Isabelle Chalençon : "à France Télévisions, on est victime de harcèlement moral !"

France Télévisions est obligée de faire des économies. Douloureux pour un grand nombre de collaborateurs, en CDD depuis près de 30 ans pour certains d'entre eux. "Comment peut-on nous dire que nous ne sommes plus dans la précarité ?" s'insurge Isabelle Chalençon, chroniqueuse dans l'émission Télématin.

France Télévisions coûte-t-elle trop cher ? C'était le débat du 10h-12h de Valérie Expert, le 12 septembre.

Isabelle Chalençon, chroniqueuse mode et beauté pendant 22 ans dans l'émission Télématin, a cumulé jusqu'à 330 jours de contrats par an pendant 20 ans. "J'ai fait un burn out, j'ai explosé en vol au mois de février dernier. Depuis 20 ans je suis en CDD. J'ai eu des soucis de santé et je me suis rendue compte que j'étais dans la précarité. J'ai attaqué France Télévisions pour demander un CDI, que j'ai obtenu aux prud'hommes. Mais mon CDI a été accepté avec une amputation de salaire de 40%".

 

Isabelle Chalençon : "comment peut-on nous dire que nous ne sommes plus dans la précarité ?"

"Nous sommes journalistes et à ce titre, nous sommes cadres, explique Isabelle Chalençon à Valérie Expert. Ça fait plus de 20 ans que nous demandons à avoir notre statut cadre. Nous avons été reçus par différentes RH, qui à chaque fois étaient licenciées ou qui sont parties ; nous n'avons jamais eu d'écho ni à notre demande de changer nos CDD en CDI, ni de récupérer notre statut cadre en étant journaliste.
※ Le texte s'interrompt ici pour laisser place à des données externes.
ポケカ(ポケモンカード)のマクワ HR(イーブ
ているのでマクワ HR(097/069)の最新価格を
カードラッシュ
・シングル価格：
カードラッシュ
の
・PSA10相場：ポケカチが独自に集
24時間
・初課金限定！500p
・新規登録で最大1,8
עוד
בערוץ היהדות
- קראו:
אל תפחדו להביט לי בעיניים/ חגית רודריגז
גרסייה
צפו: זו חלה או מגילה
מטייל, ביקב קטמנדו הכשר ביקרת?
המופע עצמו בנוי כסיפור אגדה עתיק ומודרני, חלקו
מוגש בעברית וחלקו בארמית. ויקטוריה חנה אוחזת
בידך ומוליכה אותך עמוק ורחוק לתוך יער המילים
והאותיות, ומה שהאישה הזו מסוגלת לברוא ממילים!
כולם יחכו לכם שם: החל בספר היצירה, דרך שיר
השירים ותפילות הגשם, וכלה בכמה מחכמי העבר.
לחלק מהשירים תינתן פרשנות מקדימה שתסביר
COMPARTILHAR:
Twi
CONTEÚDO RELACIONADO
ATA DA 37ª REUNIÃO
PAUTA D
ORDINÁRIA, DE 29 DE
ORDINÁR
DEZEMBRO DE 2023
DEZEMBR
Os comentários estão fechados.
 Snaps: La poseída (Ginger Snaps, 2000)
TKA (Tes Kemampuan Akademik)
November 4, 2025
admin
Quelle société privée aujourd'hui aurait le droit de faire ça ?

"Comment peut-on nous dire que nous ne sommes plus dans la précarité ?"

On nous dit que nous avons droit à des vacances, et du coup on nous impute nos salaires de 40%. C'est honteux !
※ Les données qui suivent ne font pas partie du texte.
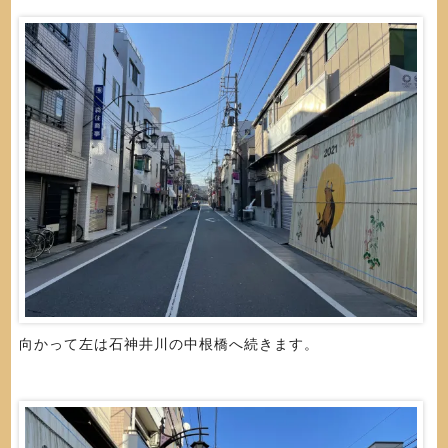
向かって左は石神井川の中根橋へ続きます。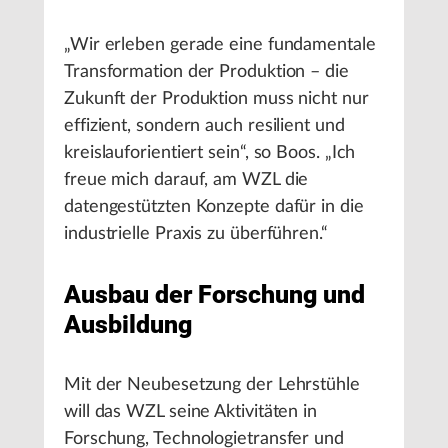
„Wir erleben gerade eine fundamentale
Transformation der Produktion – die
Zukunft der Produktion muss nicht nur
effizient, sondern auch resilient und
kreislauforientiert sein“, so Boos. „Ich
freue mich darauf, am WZL die
datengestützten Konzepte dafür in die
industrielle Praxis zu überführen.“
Ausbau der Forschung und
Ausbildung
Mit der Neubesetzung der Lehrstühle
will das WZL seine Aktivitäten in
Forschung, Technologietransfer und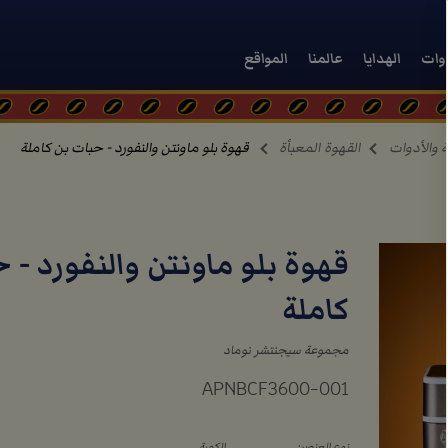
دوات
الهدايا
عالمنا
المواقع
ة والأدوات
القهوة المعبأة
قهوة بلو ماونتن والنفورد - حبات بن كاملة
قهوة بلو ماونتن والنفورد - 
كاملة
مجموعة سيجنتشر نوماد
APNBCF3600-001
نوع العنصر:
الكمية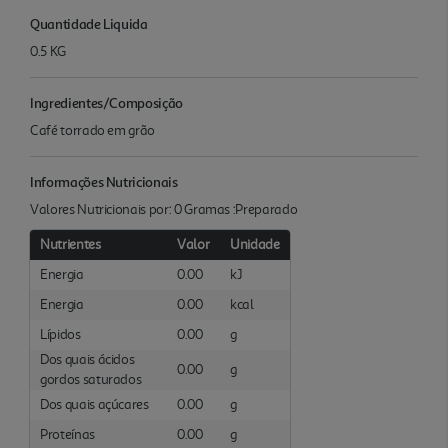
Quantidade Liquida
0.5 KG
Ingredientes/Composição
Café torrado em grão
Informações Nutricionais
Valores Nutricionais por: 0 Gramas :Preparado
Nutrientes
Valor
Unidade
Energia
0.00
kJ
Energia
0.00
kcal
Lípidos
0.00
g
Dos quais ácidos
0.00
g
gordos saturados
Dos quais açúcares
0.00
g
Proteínas
0.00
g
Aujourd'hui, je pose la question : quel est le budget de France Télévisions pour le montant des avocats qu'ils paient ? Parce que les avocats ne répondent pas aux nôtres et font traîner les choses. Je suis aux prud'hommes depuis 2015... Je paye à la fois mon propre avocat et celui qui est contre moi via mes impôts, via ma redevance.
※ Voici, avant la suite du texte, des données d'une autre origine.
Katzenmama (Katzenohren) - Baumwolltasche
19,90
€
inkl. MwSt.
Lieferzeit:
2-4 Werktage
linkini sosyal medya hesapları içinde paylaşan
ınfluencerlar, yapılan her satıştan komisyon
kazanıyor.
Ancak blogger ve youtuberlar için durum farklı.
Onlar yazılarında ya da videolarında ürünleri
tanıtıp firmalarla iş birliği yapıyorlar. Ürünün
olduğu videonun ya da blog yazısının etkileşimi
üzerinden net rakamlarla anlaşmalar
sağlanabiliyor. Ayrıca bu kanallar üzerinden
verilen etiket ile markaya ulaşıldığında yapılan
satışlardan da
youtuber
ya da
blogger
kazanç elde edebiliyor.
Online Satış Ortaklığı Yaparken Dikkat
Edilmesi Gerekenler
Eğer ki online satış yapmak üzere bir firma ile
Ils estiment que nous sommes trop payés, que nous ne travaillons que 5 minutes par jour, que nous ne sommes pas dans la précarité. Mais nous sommes présents pour la préparation, le tournage et le montage. Je voudrais déjà avoir au moins le contrat qui m'a été fait".

"Je n'ai jamais signé de contrat"

"On est aussi victime de harcèlement moral"

"On est aussi victime de harcèlement moral : du jour au lendemain, on ne vous met pas à l'antenne, donc vous n'êtes pas payé ; vous ne prenez pas de vacances parce que vous ne savez pas comment vous allez être jugé ou si vous serez encore à l'antenne la saison prochaine..."

Certains salariés expliquent qu'on cherche à les pousser à bout, en leur demandant de faire des tâches qui n'étaient pas les leurs auparavant, de faire plus avec moins. Des conditions de travail dégradées, et certains employés précaires ont même appris la fin de leur collaboration sur un simple coup de fil, d'autres ont parlé d'intimidation. La situation est compliquée.

"C'est à la fois de la violence et de l'incompétence", estime Pierre Mouchel, délégué central CGT à France Télévisions.